Abstract

Abstract The Accord of 1983 gave substance to Australian labourism as a partnership in government between the Australian Council of Trade Unions and the Hawke Labor Government to deliver real wage maintenance ‘over time’ for all workers through a system of centralised wage-fixing and full wage indexation. Accord VII, on the other hand, offers a decentralised system of enterprise bargaining that delivers variable wage outcomes across and within industries. The paper finds limited coherence between the outcomes of Accord VII and corporatism in the Panitch/Winkler mode of labour subordination and the greater association with the Crouch concept of bargained corporatism because it delivers some positive benefits to labour. The paper concludes that the political linkage between the ACTU and the ALP places Accord VII more in the context of traditional Australian labourism predicated on union support for wage restraint in return for select benefits to a ‘labour aristocracy’, continuation of the safety-net and a protective Labor government.
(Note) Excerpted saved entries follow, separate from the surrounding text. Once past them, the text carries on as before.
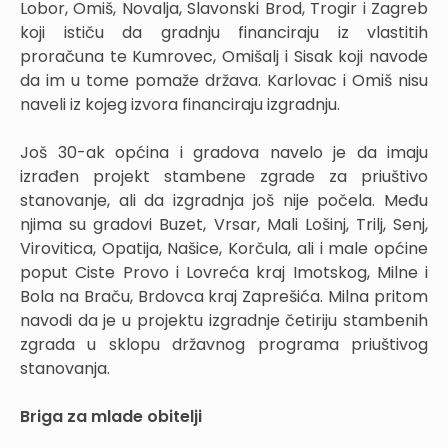
Lobor, Omiš, Novalja, Slavonski Brod, Trogir i Zagreb
koji ističu da gradnju financiraju iz vlastitih
proračuna te Kumrovec, Omišalj i Sisak koji navode
da im u tome pomaže država. Karlovac i Omiš nisu
naveli iz kojeg izvora financiraju izgradnju.
Još 30-ak općina i gradova navelo je da imaju
izrađen projekt stambene zgrade za priuštivo
stanovanje, ali da izgradnja još nije počela. Među
njima su gradovi Buzet, Vrsar, Mali Lošinj, Trilj, Senj,
Virovitica, Opatija, Našice, Korčula, ali i male općine
poput Ciste Provo i Lovreća kraj Imotskog, Milne i
Bola na Braču, Brdovca kraj Zaprešića. Milna pritom
navodi da je u projektu izgradnje četiriju stambenih
zgrada u sklopu državnog programa priuštivog
stanovanja.
Briga za mlade obitelji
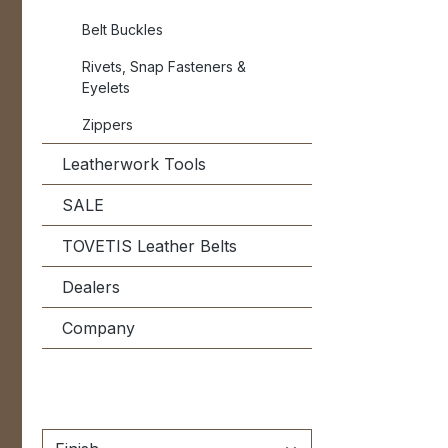
R
Belt Buckles
MÖ
Fa
Rivets, Snap Fasteners &
wi
Eyelets
St
Zippers
ve
2-
Leatherwork Tools
Dr
SALE
Ge
Un
TOVETIS Leather Belts
Dealers
Company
In 1990 I described the Accord as ‘an alliance or partnership in government between the Australian trade union movement and the Australian Labor Party’ in the ‘labourist tradition’, a strategy to achieve their economic, electoral and social objectives through Labor in government (Singleton 1990). The several configurations of the Accord since 1983 have seen the original agreement transformed from centralised wage indexation to the current Accord VII two-tier system of decentralised enterprise-based productivity bargaining, supported by a safety net based on maintenance of the award system and increases for those unable to secure a result through enterprise bargaining. The original Accord sought equitable outcomes from centralised wage-fixing. Accord VII, while claiming the advancement of equity is central to its wages policy, is premised on equal access but variable outcomes across and within industries. The paper will examine the capacity of Australian workers to achieve wage increases under Accord VII and analyse whether the outcomes give credence to a corporatist critique of this latest version of the Accord as the tool of capital to induce wage restraint from labour or alternatively, whether the two-tier system embodied in Accord VII upholds the labourist underpinnings of the original Accord that sought to manage the capitalist state to the advantage of working people through Labor in government (Singleton 1990, Chapter 11).